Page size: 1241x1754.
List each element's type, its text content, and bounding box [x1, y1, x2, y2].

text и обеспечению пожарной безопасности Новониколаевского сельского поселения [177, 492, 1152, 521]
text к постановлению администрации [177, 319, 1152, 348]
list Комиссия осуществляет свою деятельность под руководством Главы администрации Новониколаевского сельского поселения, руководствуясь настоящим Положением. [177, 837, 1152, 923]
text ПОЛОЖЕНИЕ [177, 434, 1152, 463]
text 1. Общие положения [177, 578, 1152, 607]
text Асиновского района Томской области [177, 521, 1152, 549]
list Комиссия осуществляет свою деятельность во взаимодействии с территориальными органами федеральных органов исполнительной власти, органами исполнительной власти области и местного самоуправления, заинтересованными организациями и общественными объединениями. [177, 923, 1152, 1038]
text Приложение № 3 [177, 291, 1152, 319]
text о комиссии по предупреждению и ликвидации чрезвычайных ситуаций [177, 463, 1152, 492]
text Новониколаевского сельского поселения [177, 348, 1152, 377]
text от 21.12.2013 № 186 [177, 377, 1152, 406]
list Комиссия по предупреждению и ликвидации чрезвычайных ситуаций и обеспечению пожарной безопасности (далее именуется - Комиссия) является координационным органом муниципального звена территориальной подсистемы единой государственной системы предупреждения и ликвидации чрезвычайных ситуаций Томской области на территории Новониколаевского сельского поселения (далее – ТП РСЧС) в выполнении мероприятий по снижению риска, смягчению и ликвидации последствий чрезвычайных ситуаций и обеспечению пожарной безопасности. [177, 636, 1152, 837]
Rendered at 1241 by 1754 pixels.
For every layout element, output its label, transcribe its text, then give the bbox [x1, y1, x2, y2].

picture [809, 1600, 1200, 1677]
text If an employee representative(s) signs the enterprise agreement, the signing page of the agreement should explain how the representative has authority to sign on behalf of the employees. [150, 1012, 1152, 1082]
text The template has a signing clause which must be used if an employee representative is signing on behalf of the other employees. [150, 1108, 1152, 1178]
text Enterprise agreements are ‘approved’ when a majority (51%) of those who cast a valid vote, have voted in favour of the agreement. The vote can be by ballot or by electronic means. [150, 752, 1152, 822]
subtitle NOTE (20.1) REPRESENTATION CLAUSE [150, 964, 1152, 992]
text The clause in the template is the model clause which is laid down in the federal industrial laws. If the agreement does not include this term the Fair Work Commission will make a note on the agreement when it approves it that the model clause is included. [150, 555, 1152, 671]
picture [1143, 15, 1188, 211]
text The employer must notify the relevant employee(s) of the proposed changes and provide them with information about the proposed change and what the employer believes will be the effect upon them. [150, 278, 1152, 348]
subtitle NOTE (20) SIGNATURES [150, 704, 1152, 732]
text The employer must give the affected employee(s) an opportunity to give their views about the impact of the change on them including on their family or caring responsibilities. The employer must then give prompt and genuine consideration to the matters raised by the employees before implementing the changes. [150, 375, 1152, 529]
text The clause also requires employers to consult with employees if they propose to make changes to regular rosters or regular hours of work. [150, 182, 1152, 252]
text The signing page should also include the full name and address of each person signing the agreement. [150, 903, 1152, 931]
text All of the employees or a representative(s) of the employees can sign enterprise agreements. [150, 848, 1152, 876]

+ + + + + + +

• _WORK TO BE COMPLETED_: Return each line above exactly.

• _OUTPUT FOR THIS EXERCISE_:
Page size: 1241x1754.
List each element's type, its text content, and bounding box [x1, y1, x2, y2].

text и обеспечению пожарной безопасности Новониколаевского сельского поселения [177, 492, 1152, 521]
text к постановлению администрации [177, 319, 1152, 348]
list Комиссия осуществляет свою деятельность под руководством Главы администрации Новониколаевского сельского поселения, руководствуясь настоящим Положением. [177, 837, 1152, 923]
text ПОЛОЖЕНИЕ [177, 434, 1152, 463]
text 1. Общие положения [177, 578, 1152, 607]
text Асиновского района Томской области [177, 521, 1152, 549]
list Комиссия осуществляет свою деятельность во взаимодействии с территориальными органами федеральных органов исполнительной власти, органами исполнительной власти области и местного самоуправления, заинтересованными организациями и общественными объединениями. [177, 923, 1152, 1038]
text Приложение № 3 [177, 291, 1152, 319]
text о комиссии по предупреждению и ликвидации чрезвычайных ситуаций [177, 463, 1152, 492]
text Новониколаевского сельского поселения [177, 348, 1152, 377]
text от 21.12.2013 № 186 [177, 377, 1152, 406]
list Комиссия по предупреждению и ликвидации чрезвычайных ситуаций и обеспечению пожарной безопасности (далее именуется - Комиссия) является координационным органом муниципального звена территориальной подсистемы единой государственной системы предупреждения и ликвидации чрезвычайных ситуаций Томской области на территории Новониколаевского сельского поселения (далее – ТП РСЧС) в выполнении мероприятий по снижению риска, смягчению и ликвидации последствий чрезвычайных ситуаций и обеспечению пожарной безопасности. [177, 636, 1152, 837]
Rendered at 1241 by 1754 pixels.
For every layout element, output its label, transcribe its text, then give the bbox [x1, y1, x2, y2].

picture [809, 1600, 1200, 1677]
text If an employee representative(s) signs the enterprise agreement, the signing page of the agreement should explain how the representative has authority to sign on behalf of the employees. [150, 1012, 1152, 1082]
text The template has a signing clause which must be used if an employee representative is signing on behalf of the other employees. [150, 1108, 1152, 1178]
text Enterprise agreements are ‘approved’ when a majority (51%) of those who cast a valid vote, have voted in favour of the agreement. The vote can be by ballot or by electronic means. [150, 752, 1152, 822]
subtitle NOTE (20.1) REPRESENTATION CLAUSE [150, 964, 1152, 992]
text The clause in the template is the model clause which is laid down in the federal industrial laws. If the agreement does not include this term the Fair Work Commission will make a note on the agreement when it approves it that the model clause is included. [150, 555, 1152, 671]
picture [1143, 15, 1188, 211]
text The employer must notify the relevant employee(s) of the proposed changes and provide them with information about the proposed change and what the employer believes will be the effect upon them. [150, 278, 1152, 348]
subtitle NOTE (20) SIGNATURES [150, 704, 1152, 732]
text The employer must give the affected employee(s) an opportunity to give their views about the impact of the change on them including on their family or caring responsibilities. The employer must then give prompt and genuine consideration to the matters raised by the employees before implementing the changes. [150, 375, 1152, 529]
text The clause also requires employers to consult with employees if they propose to make changes to regular rosters or regular hours of work. [150, 182, 1152, 252]
text The signing page should also include the full name and address of each person signing the agreement. [150, 903, 1152, 931]
text All of the employees or a representative(s) of the employees can sign enterprise agreements. [150, 848, 1152, 876]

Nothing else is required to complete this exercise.